And so, bite by bite, the olive enters into my body and soul. Each bite brings with it a recurring wave of sensation and charm.
No. We will not dispute with the brilliant mind that declared life a tragedy to those who feel. We will let that stand. However, there are parts of the tragedy that are not tragic. There are parts that admit of a turning aside.
As the years pass, one after another, I shall continue to eat. And as I eat I shall have my quiet, my brief period of aberration.
This is the art of Eating.
I have acquired it by means of self-examination, analyzing—analyzing—analyzing. Truly my genius is analytical.
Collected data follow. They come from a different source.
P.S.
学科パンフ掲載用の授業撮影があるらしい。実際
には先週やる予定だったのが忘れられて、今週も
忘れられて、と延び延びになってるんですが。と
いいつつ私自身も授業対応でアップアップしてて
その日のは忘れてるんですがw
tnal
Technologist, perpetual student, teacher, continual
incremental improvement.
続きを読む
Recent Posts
And it enables me to endure—if also to feel bitterly—the heavy, heavy weight of life.
What a worm of misery I should be were it not for these bursts of philosophy, these turnings aside!
If it please the Devil, one day I may have Happiness. That will be all-sufficient. I shall then analyze no more. I shall be a different being.
But meanwhile I shall eat.
When the last of the olive vanishes into the stomach, when it is there reduced to animated chyme, when I play with the olive-seed in my fingers, when I lean back in my chair and straighten out my spinal column,—oh, then do you not envy me, you fine, brave world, who are not a philosopher, who have not discovered the art of the small things, who have not conscious chyme in your stomach, who have not acquired the art of Good Eating!